:: TESTO ::
DIE PANNE @ Caracol. La solitudine del senso di colpa e della commedia umana

In scena al Caracol Contemporanea Casa del Popolo di Pisa, DIE PANNE di e con Valentina Bischi e con  Francesca Sardella e DJ Spif; la pièce è tratta dal romanzo breve “Die Panne” di Friedrich Dürrenmatt del 1956.

Da subito si avverte il senso d’incertezza che permane per tutto lo spettacolo. Le luci fragili delle candele rischiarano di volta in vola le porzioni di realtà che vivono per poi subito scomparire per dare spazio ad altro. Si vive il paradosso della realtà. Il paradosso di una giustizia carnevalesca, bislacca e ubriaca che sembra non fare male, ma che invece fa male davvero perché realizza quel taglio interiore che fa emergere gli aspetti molteplici della realtà, le visioni soggettive, gli stati emotivi. La pièce ha la forza moltiplicatrice del labirinto e della maschera che l’interprete indossa, che diventa sorgente di conoscenza e realizzazione della propria inconoscibile immagine. La pièce è nata all’interno di una residenza del Teatro Rossi Aperto di Pisa e quindi in mezzo al pubblico che l’ha fatta circolare. Da 3 anni il progetto circola in vari spazi off e siamo alla cinquantesima replica. Un progetto nato in mezzo alla gente ed è la gente stessa che fa la distribuzione. La maschera, di grande impatto, è creazione del mascheraio Fernando di Pisa, celebre in tutto il mondo.

La maschera con la sua potenza moltiplicatrice ti mette davanti a chi sei senza infingimenti. La maschera ti toglie la maschera e rimani solo davanti al disorientamento implacabile. Ci sono 4 vecchi: un giudice, un pubblico ministero, un avvocato difensore, un boia. Tutti in pensione che mettono in scena un processo durante un’allegra e sfrenata bisboccia con un ospite atteso e inaspettato che s’immedesimerà nel suo ruolo di imputato.
:::
:: VOCI DEI DATI ::
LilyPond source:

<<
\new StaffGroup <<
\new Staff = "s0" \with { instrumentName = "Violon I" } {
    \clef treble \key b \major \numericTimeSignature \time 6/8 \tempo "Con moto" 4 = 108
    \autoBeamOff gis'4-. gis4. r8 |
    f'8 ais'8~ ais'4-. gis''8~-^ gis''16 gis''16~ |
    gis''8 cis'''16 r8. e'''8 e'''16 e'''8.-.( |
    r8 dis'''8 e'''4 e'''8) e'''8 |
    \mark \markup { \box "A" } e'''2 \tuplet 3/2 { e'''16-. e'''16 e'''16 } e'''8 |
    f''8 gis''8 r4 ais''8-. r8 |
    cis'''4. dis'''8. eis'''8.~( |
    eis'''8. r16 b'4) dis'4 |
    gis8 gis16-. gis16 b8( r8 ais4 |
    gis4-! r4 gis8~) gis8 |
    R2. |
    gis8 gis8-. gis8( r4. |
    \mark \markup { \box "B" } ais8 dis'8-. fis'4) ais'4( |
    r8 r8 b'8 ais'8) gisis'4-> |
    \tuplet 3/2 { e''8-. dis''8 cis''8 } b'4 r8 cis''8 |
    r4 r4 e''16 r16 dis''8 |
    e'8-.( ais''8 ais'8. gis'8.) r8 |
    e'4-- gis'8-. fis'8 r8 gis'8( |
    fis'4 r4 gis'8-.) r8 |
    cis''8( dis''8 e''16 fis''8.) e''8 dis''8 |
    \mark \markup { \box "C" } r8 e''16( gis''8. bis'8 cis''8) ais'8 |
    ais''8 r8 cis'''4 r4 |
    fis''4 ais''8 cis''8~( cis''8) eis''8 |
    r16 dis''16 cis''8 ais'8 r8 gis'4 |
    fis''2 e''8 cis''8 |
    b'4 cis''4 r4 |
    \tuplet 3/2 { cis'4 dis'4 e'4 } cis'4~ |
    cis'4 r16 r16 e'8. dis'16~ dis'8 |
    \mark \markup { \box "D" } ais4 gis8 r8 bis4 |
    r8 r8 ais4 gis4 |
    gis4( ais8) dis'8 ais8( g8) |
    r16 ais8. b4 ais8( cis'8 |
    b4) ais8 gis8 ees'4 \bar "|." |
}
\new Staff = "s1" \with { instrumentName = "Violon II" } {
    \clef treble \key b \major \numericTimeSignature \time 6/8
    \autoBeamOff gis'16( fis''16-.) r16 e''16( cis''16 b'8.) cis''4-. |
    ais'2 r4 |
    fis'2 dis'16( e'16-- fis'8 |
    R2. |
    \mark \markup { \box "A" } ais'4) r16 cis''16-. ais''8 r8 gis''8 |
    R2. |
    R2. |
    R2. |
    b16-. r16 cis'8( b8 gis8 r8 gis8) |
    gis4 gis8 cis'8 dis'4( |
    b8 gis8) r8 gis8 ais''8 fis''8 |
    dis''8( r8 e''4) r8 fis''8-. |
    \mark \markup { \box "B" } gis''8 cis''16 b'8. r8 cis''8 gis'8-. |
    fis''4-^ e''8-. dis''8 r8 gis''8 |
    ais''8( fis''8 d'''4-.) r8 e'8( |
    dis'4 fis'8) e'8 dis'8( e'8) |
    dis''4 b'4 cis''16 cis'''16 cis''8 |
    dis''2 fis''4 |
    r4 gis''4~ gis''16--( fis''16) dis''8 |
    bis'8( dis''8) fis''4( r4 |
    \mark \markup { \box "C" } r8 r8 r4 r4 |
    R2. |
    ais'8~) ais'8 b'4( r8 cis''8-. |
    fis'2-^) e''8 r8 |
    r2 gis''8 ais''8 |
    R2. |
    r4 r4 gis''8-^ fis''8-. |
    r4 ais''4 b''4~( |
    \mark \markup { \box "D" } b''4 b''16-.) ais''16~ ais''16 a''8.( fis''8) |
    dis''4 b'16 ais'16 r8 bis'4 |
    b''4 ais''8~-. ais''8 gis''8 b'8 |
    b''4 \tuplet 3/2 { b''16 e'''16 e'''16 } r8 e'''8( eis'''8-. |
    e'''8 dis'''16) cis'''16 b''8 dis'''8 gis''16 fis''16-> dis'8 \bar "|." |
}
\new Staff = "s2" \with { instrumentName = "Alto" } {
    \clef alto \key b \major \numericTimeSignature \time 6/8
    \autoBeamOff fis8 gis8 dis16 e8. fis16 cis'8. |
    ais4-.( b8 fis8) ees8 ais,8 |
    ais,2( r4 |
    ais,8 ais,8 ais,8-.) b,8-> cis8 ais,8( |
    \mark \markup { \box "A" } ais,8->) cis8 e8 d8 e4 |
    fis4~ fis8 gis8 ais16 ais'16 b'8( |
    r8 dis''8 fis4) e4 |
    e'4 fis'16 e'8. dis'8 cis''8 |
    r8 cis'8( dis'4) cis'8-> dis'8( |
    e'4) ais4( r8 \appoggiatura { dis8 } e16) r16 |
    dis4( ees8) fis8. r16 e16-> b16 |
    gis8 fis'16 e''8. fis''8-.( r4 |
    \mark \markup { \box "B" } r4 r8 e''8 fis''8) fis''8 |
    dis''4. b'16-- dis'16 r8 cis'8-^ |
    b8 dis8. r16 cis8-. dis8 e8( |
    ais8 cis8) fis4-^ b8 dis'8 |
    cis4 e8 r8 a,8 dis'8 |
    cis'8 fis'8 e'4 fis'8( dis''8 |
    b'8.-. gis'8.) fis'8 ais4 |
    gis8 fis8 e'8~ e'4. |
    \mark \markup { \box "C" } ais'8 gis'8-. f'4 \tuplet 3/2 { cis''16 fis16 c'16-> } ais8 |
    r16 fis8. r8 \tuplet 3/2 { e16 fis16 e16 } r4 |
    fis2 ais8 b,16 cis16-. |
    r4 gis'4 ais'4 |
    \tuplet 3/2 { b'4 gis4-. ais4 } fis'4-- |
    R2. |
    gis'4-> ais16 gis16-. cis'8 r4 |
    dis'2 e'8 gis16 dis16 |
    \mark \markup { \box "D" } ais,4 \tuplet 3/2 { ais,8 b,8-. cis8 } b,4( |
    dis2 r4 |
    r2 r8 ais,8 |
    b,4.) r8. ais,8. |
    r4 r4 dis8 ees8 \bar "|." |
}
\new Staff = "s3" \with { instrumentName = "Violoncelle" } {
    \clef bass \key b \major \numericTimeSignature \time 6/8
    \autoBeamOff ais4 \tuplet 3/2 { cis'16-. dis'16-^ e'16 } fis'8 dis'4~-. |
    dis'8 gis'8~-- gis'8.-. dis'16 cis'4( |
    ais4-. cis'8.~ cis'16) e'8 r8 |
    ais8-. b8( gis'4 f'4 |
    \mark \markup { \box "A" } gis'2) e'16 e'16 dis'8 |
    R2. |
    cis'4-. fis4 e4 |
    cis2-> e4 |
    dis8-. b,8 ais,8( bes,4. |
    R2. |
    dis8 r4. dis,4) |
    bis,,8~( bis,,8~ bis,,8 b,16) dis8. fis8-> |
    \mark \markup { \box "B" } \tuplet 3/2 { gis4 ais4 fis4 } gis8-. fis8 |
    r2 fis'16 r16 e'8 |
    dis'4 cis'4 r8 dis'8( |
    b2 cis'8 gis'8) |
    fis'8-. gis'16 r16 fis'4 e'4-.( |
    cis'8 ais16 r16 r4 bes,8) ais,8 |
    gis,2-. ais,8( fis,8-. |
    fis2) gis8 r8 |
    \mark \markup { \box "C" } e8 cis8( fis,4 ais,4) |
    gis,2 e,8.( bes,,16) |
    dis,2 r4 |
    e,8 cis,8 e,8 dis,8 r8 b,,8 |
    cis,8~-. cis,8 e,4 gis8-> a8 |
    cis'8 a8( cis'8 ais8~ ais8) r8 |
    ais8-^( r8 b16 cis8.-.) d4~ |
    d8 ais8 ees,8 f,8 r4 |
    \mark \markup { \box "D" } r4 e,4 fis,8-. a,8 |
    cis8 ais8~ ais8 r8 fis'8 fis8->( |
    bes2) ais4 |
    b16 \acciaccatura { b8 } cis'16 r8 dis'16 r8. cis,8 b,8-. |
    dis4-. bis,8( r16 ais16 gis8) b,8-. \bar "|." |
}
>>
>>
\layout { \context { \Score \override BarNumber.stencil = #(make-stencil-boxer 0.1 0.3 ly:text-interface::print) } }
:::
COMPITO RICHIESTO A. Secondo il testo su DIE PANNE, chi ha creato la maschera usata nello spettacolo?
COMPITO RICHIESTO B. Riporta parola per parola dal testo su DIE PANNE il tratto che va da "DIE PANNE @" fino a "Dürrenmatt del 1956.".

RISPOSTA AL COMPITO A. La maschera è creazione del mascheraio Fernando di Pisa.

RISPOSTA AL COMPITO B.
DIE PANNE @ Caracol. La solitudine del senso di colpa e della commedia umana

In scena al Caracol Contemporanea Casa del Popolo di Pisa, DIE PANNE di e con Valentina Bischi e con  Francesca Sardella e DJ Spif; la pièce è tratta dal romanzo breve “Die Panne” di Friedrich Dürrenmatt del 1956.